To do this, we first calculate how many heads we expected if the coin were fair.

# how many heads we expect
nHeadsExpected <- 0.5 * length(theData)
## [1] 5

As your intution told you, this is the middle of the null distribution. Next, we figure out how far away from that value our data were. For this, it is often best to use the absolute value, calculated using abs() in R. This way, the value is always positive, and we don’t need to worr as much about getting our directions right.

# How extreme our data are
ourDiff <- abs(nHeadsData - nHeadsExpected)
## [1] 2

Finally, we calculate how many values are as (or more extreme) as our original sample. That is, how many were as far away, or further, from the expected value in either direction.

# Calculate the propotion that are that extreme
# in the other direction
propAsExtremeLess <- mean(nHeadsSamples <=
                            (nHeadsExpected - ourDiff) )
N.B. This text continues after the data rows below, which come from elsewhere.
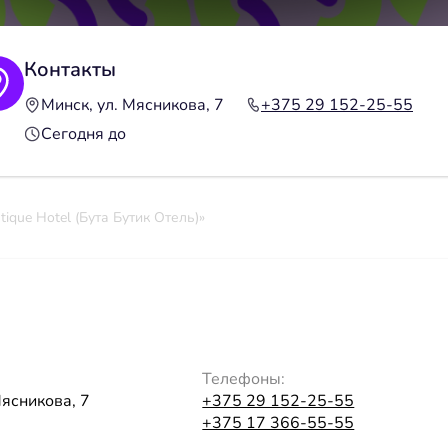
Контакты
Минск, ул. Мясникова, 7
+375 29 152-25-55
Сегодня до
tique Hotel (Бута Бутик Отель)»
Телефоны:
Мясникова, 7
+375 29 152-25-55
+375 17 366-55-55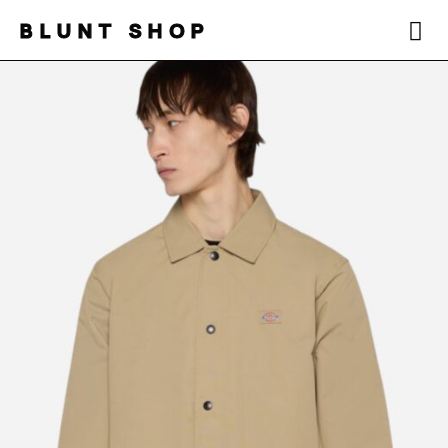
BLUNT SHOP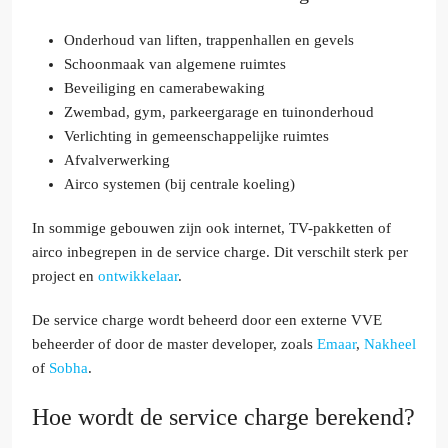
Onderhoud van liften, trappenhallen en gevels
Schoonmaak van algemene ruimtes
Beveiliging en camerabewaking
Zwembad, gym, parkeergarage en tuinonderhoud
Verlichting in gemeenschappelijke ruimtes
Afvalverwerking
Airco systemen (bij centrale koeling)
In sommige gebouwen zijn ook internet, TV-pakketten of
airco inbegrepen in de service charge. Dit verschilt sterk per
project en
ontwikkelaar
.
De service charge wordt beheerd door een externe VVE
beheerder of door de master developer, zoals
Emaar
,
Nakheel
of
Sobha
.
Hoe wordt de service charge berekend?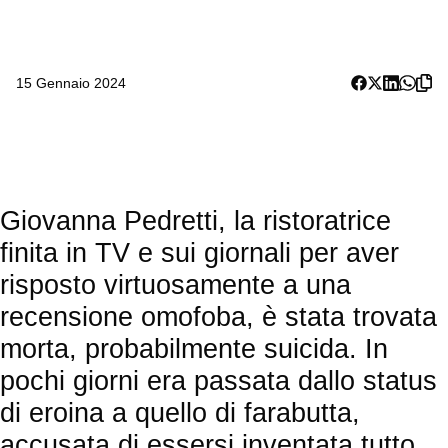
15 Gennaio 2024
Giovanna Pedretti, la ristoratrice
finita in TV e sui giornali per aver
risposto virtuosamente a una
recensione omofoba, è stata trovata
morta, probabilmente suicida. In
pochi giorni era passata dallo status
di eroina a quello di farabutta,
accusata di essersi inventata tutto.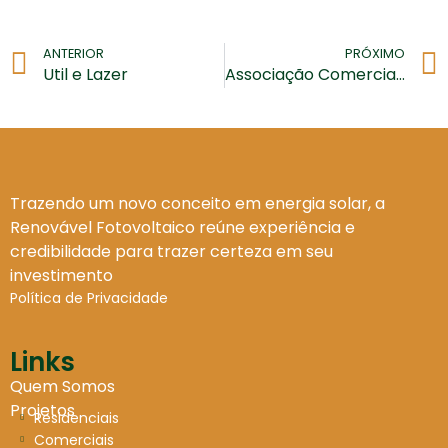
ANTERIOR
PRÓXIMO
Util e Lazer
Associação Comercial e Industrial de Assis (ACIA)
Trazendo um novo conceito em energia solar, a
Renovável Fotovoltaico reúne experiência e
credibilidade para trazer certeza em seu
investimento
Política de Privacidade
Links
Quem Somos
Projetos
Residenciais
Comerciais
propAsExtremeMore <- mean(nHeadsSamples >=
                            (nHeadsExpected + ourDiff) )

# Add the two together
propAsExtremeLess + propAsExtremeMore
## [1] 0.3479

This gives us a value very similar to the above, but it is a bit safer. We can look at the values separately to see why this might be the case:

propAsExtremeLess propAsExtremeMore
0.1747 0.1732

While the values are very similar, there are slight differences. In more complicated analyses, these differences may be meaningful.

14.6.1 Try it out

Calculate the two-tailed p-value for the example above with 105 head in 200 flips.

14.7 A note on significance thresholds

We can all probably agree that 7 out of 10 heads is not extreme enough to reject our null, but that 70 out of 100 is. Somewhere between these two extremes lies a dividing line of acceptability. We will spend this week discussing and finding that line.